> _YOUR INSTRUCTIONS_
In your copy, include every entry exactly as written but no pictures.

START RECORD EXCERPTS

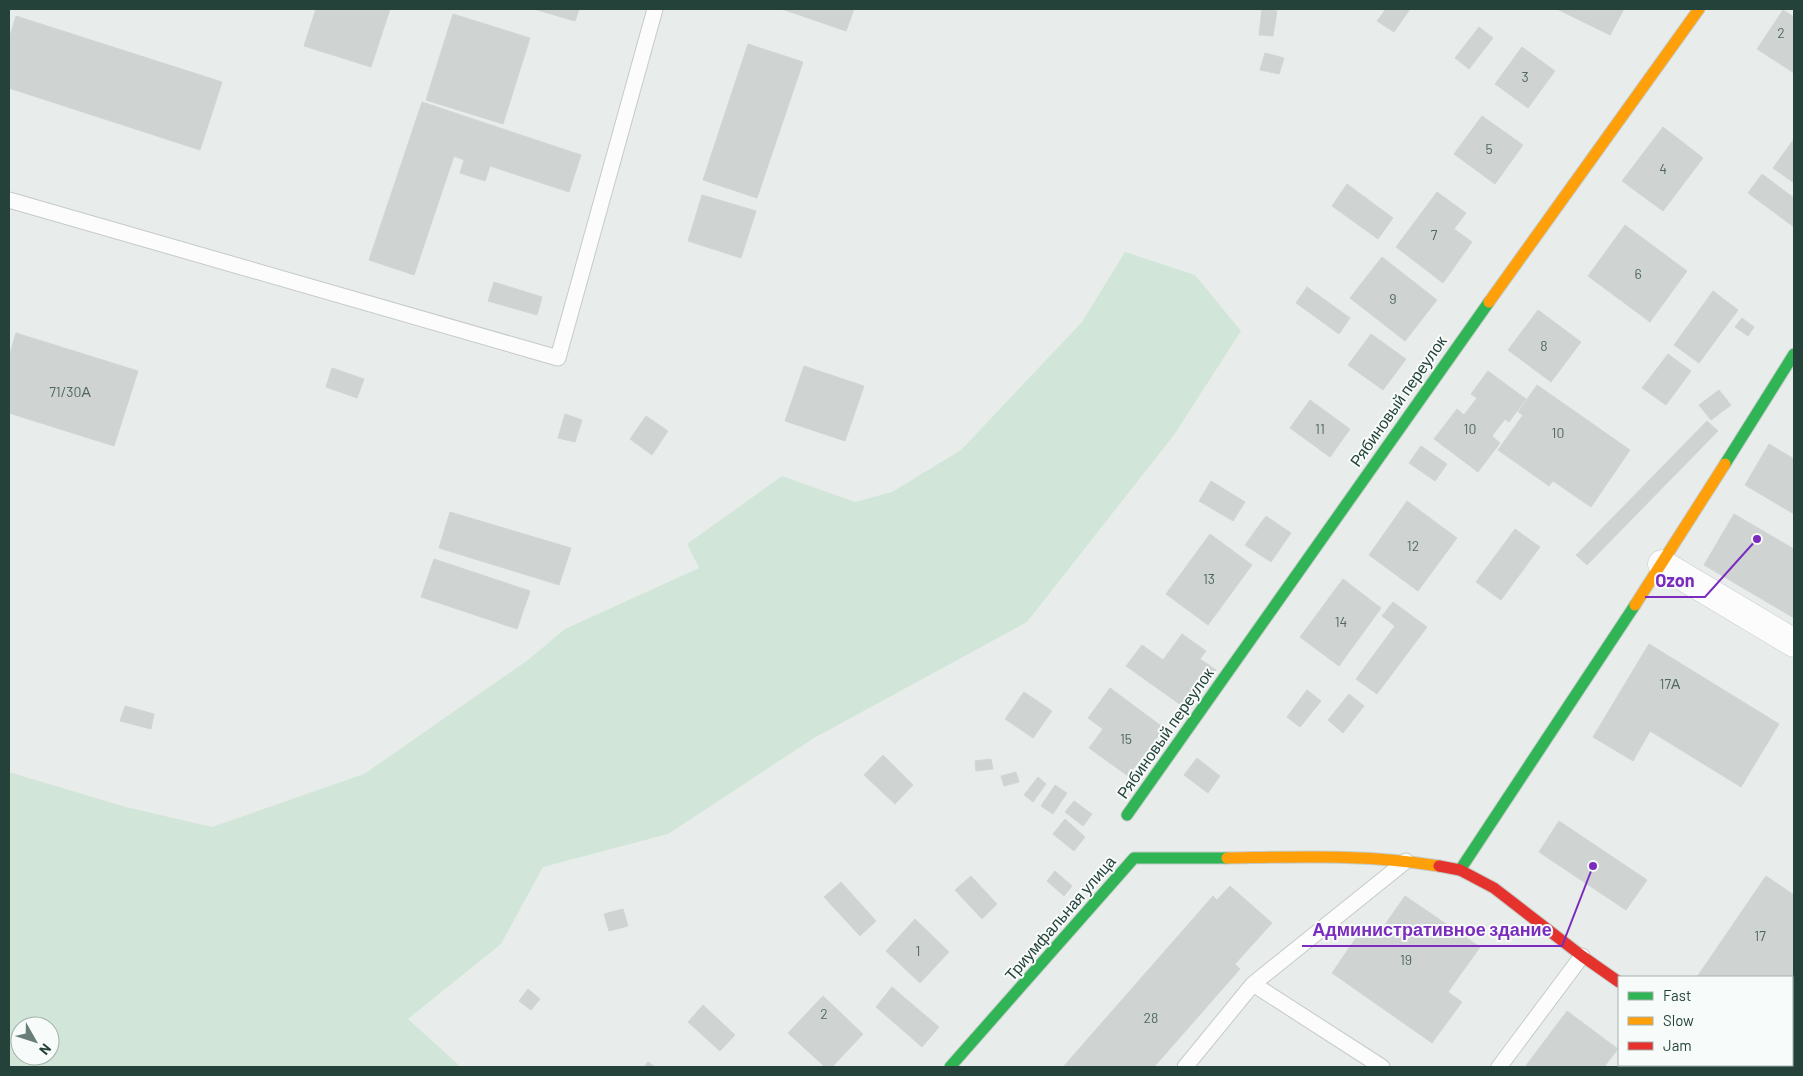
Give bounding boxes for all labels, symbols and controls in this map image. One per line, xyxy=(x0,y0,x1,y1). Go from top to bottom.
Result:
house number: 2 xyxy=(1777,24,1785,41)
house number: 3 xyxy=(1521,68,1529,85)
house number: 5 xyxy=(1485,140,1493,157)
house number: 4 xyxy=(1659,160,1667,177)
house number: 7 xyxy=(1431,226,1438,243)
house number: 6 xyxy=(1634,265,1642,282)
house number: 9 xyxy=(1389,290,1397,307)
street label: Рябиновый переулок xyxy=(1345,331,1450,470)
house number: 8 xyxy=(1540,337,1548,354)
house number: 71/30А xyxy=(49,383,91,400)
house number: 11 xyxy=(1315,420,1325,437)
house number: 10 xyxy=(1464,420,1476,437)
house number: 10 xyxy=(1552,424,1564,441)
house number: 12 xyxy=(1407,537,1419,554)
callout: Ozon xyxy=(1645,564,1705,597)
text: Ozon xyxy=(1655,569,1695,591)
house number: 13 xyxy=(1203,570,1215,587)
house number: 14 xyxy=(1335,613,1347,630)
street label: Рябиновый переулок xyxy=(1112,663,1217,802)
house number: 17А xyxy=(1660,675,1681,692)
house number: 15 xyxy=(1120,730,1132,747)
street label: Триумфальная улица xyxy=(1000,851,1119,984)
callout: Административное здание xyxy=(1302,913,1562,946)
text: Административное здание xyxy=(1312,918,1552,940)
house number: 17 xyxy=(1754,927,1766,944)
house number: 1 xyxy=(916,942,920,959)
house number: 19 xyxy=(1400,951,1412,968)
legend xyxy=(1618,976,1793,1066)
text: Fast xyxy=(1663,986,1691,1004)
house number: 2 xyxy=(820,1005,828,1022)
house number: 28 xyxy=(1144,1009,1158,1026)
text: Slow xyxy=(1663,1011,1694,1029)
north arrow xyxy=(10,1016,60,1066)
text: Jam xyxy=(1663,1036,1692,1054)
text: N xyxy=(36,1041,55,1058)

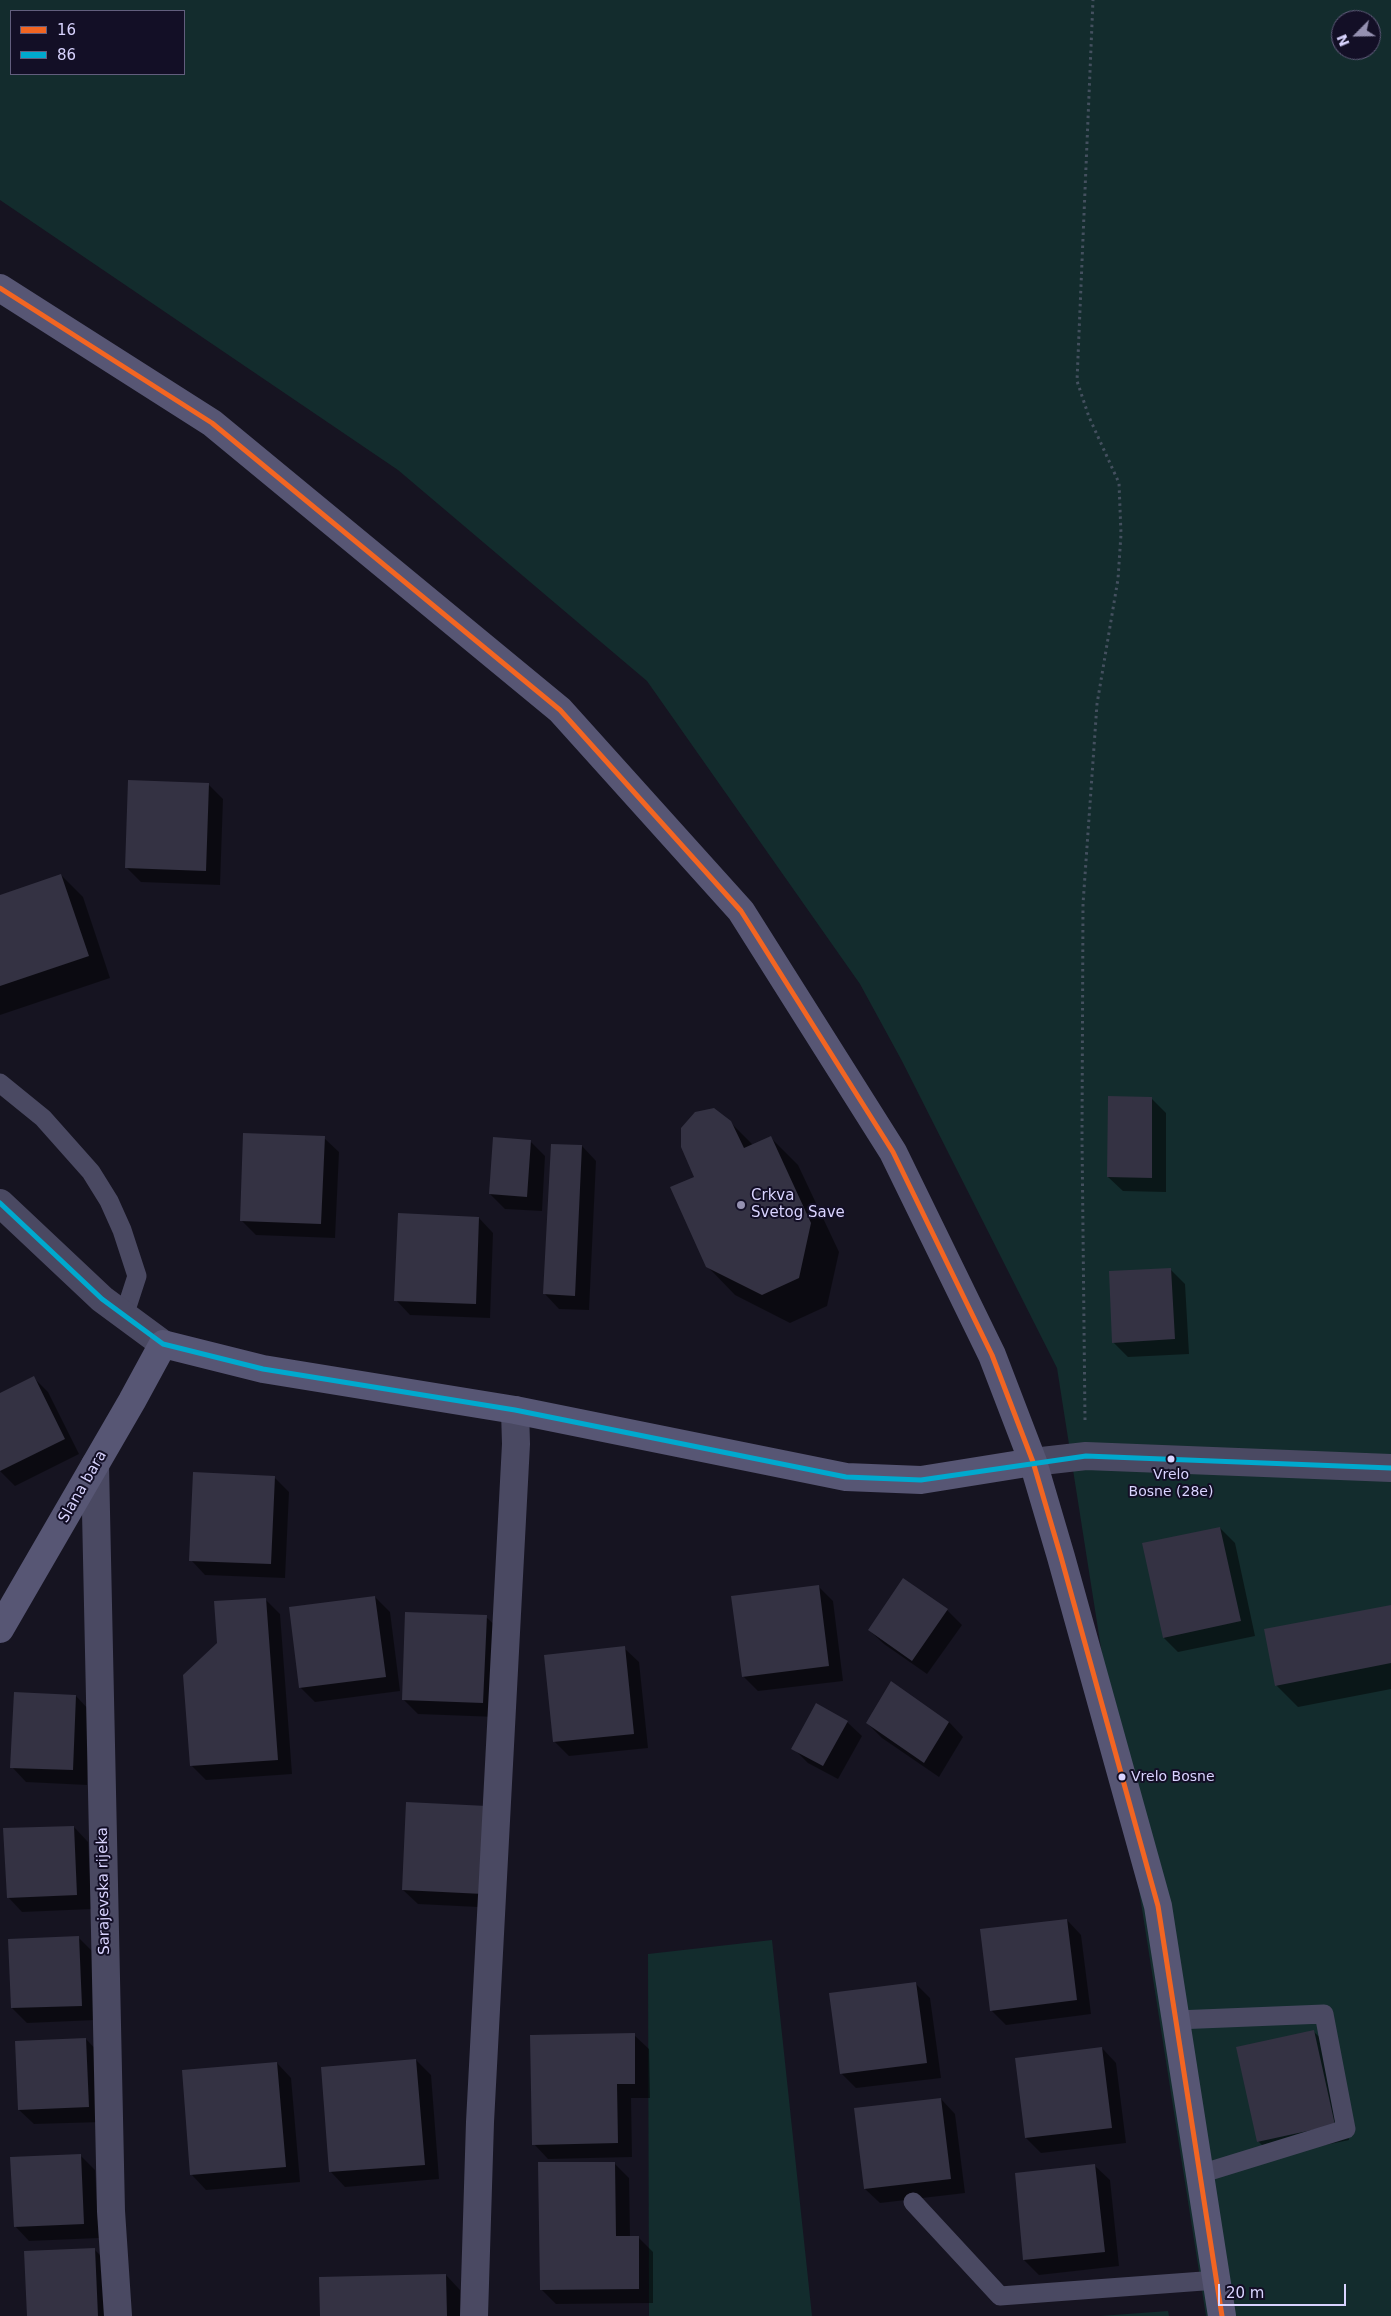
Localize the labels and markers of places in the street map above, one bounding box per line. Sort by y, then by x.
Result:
place label: Crkva Svetog Save [751,1187,845,1222]
marker: Crkva Svetog Save [735,1199,747,1211]
marker: Vrelo Bosne (28e) [1166,1454,1176,1464]
place label: Vrelo Bosne (28e) [1129,1467,1213,1500]
place label: Vrelo Bosne [1131,1769,1214,1785]
marker: Vrelo Bosne [1117,1772,1127,1782]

END RECORD EXCERPTS

> _SOLUTION TO THIS PROBLEM_
Give bounding boxes for all labels, symbols and controls in this map image. One per line, xyxy=(x0,y0,x1,y1). Go from top to bottom.
Result:
house number: 2 xyxy=(1777,24,1785,41)
house number: 3 xyxy=(1521,68,1529,85)
house number: 5 xyxy=(1485,140,1493,157)
house number: 4 xyxy=(1659,160,1667,177)
house number: 7 xyxy=(1431,226,1438,243)
house number: 6 xyxy=(1634,265,1642,282)
house number: 9 xyxy=(1389,290,1397,307)
street label: Рябиновый переулок xyxy=(1345,331,1450,470)
house number: 8 xyxy=(1540,337,1548,354)
house number: 71/30А xyxy=(49,383,91,400)
house number: 11 xyxy=(1315,420,1325,437)
house number: 10 xyxy=(1464,420,1476,437)
house number: 10 xyxy=(1552,424,1564,441)
house number: 12 xyxy=(1407,537,1419,554)
callout: Ozon xyxy=(1645,564,1705,597)
text: Ozon xyxy=(1655,569,1695,591)
house number: 13 xyxy=(1203,570,1215,587)
house number: 14 xyxy=(1335,613,1347,630)
street label: Рябиновый переулок xyxy=(1112,663,1217,802)
house number: 17А xyxy=(1660,675,1681,692)
house number: 15 xyxy=(1120,730,1132,747)
street label: Триумфальная улица xyxy=(1000,851,1119,984)
callout: Административное здание xyxy=(1302,913,1562,946)
text: Административное здание xyxy=(1312,918,1552,940)
house number: 17 xyxy=(1754,927,1766,944)
house number: 1 xyxy=(916,942,920,959)
house number: 19 xyxy=(1400,951,1412,968)
legend xyxy=(1618,976,1793,1066)
text: Fast xyxy=(1663,986,1691,1004)
house number: 2 xyxy=(820,1005,828,1022)
house number: 28 xyxy=(1144,1009,1158,1026)
text: Slow xyxy=(1663,1011,1694,1029)
north arrow xyxy=(10,1016,60,1066)
text: Jam xyxy=(1663,1036,1692,1054)
text: N xyxy=(36,1041,55,1058)

Localize the labels and markers of places in the street map above, one bounding box per line. Sort by y, then by x.
Result:
place label: Crkva Svetog Save [751,1187,845,1222]
marker: Crkva Svetog Save [735,1199,747,1211]
marker: Vrelo Bosne (28e) [1166,1454,1176,1464]
place label: Vrelo Bosne (28e) [1129,1467,1213,1500]
place label: Vrelo Bosne [1131,1769,1214,1785]
marker: Vrelo Bosne [1117,1772,1127,1782]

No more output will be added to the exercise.